Binary search works using divide and conquer approach. Each step of the algorithm divides the number of items to search in half until it finds the value or has no items left to search. Here is some pseudocode for the algorithm:

set low = lowest-possible index
set high = highest possible index
LOOP:
    calculate middle index = (low + high) // 2
    if item is at middle index,
        we're done (found it! return matching index)
    elif item is < middle item,
        set high to middle - 1
    elif item is > middle item,
        set low to middle + 1
if low is ever greater than high,
    item not here (done, return -1)

How and why does this algorithm work?
Why does it require the list to be in order before we begin?
Why is this faster than linear search?
How much faster will it be?

Binary search worksheet

To help illustrate the behavior of binary search, print out the binary search worksheet which will let you trace the algorithm through four examples.

Comparing Linear and Binary Search

Our intuition tells us that binary search is faster than linear search, but how much faster and how can we talk about relative speed of two algorithms? Consider a list of size \$n\$. How many steps does each algorithm take to find an item in the list in the worst-case? How does this change as the size of the list grows? In the case of linear search, we have to look at potentially every item in the list once to determine that our search query is not in the list.

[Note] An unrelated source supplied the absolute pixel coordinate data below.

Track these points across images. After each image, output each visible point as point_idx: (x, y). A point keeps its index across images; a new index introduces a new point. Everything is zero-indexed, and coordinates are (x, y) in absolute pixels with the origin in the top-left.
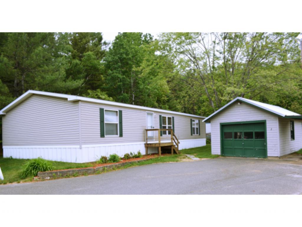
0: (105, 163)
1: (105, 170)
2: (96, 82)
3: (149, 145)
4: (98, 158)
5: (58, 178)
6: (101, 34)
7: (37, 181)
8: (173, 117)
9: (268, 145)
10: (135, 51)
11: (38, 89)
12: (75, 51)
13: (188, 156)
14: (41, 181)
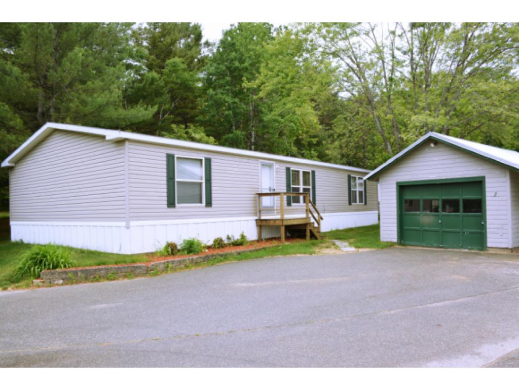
0: (173, 254)
1: (169, 269)
2: (188, 110)
3: (264, 223)
4: (161, 246)
5: (77, 283)
6: (199, 27)
7: (39, 287)
8: (313, 172)
9: (487, 225)
10: (255, 56)
11: (70, 122)
12: (153, 57)
13: (338, 243)
14: (46, 286)
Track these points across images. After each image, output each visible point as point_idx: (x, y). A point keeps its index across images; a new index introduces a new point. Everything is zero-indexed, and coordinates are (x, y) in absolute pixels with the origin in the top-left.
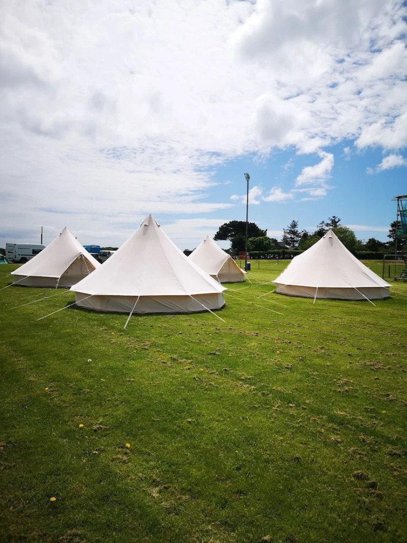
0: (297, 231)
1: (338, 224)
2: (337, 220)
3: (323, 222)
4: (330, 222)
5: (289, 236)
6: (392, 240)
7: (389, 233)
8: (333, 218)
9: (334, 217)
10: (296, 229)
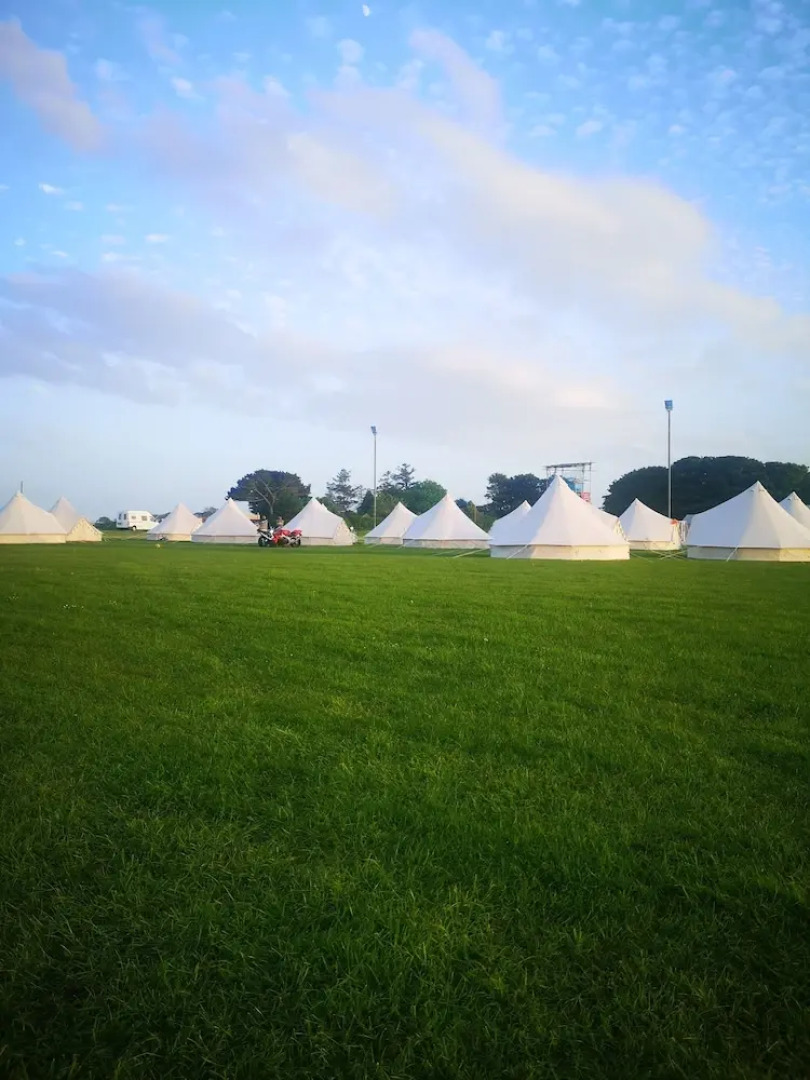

In the case of binary search, each time we look at one item in the list, we gain information about where our query might be located in the list. In one step of binary search, we can eliminate half of the remaining items from consideration. This savings adds up quickly as the size of the list grows.

List size	Max steps	Max steps
	Linear	Binary
\$1=2^0\$	1	1
\$2=2^1\$	2	2
\$4=2^2\$	4	3
\$8=2^3\$	8	4
\$16=2^4\$	16	5
\$32=2^5\$	32	6
\$64=2^6\$	64	7
\$128=2^7\$	128	8
\$1024=2^{10}\$	1024	11
\$2^{20}\$	about 1 million	21
\$2^{30}\$	about 1 billion	31
\$n\$	\$n\$	\$log_2(n)+1\$

We say that linear search scales linearly with the size of the list. If we double the size of the list, we expect the total run time for a search to roughly double.

Binary search scales logarithmically with the size of the list. If we double the size of the list, we expect the total run time for a search to increase by just a small amount. Even for very large lists containing over 1 billion elements, binary search is very fast.

For binary search to work correctly, the list must be sorted. This is a key difference between linear and binary search. Linear search works on any list, but binary search only works on lists sorted by the query type.

How long does it take to sort a list? Is this faster or slower than searching? Do we have to sort the list every time we want to search it? What kind of search (linear or binary) do you think python uses when you call ls.index(x)?

(Time permitting) Update search.py with a binary search function. Hint: What needs to happen do the data first before you can binary search it?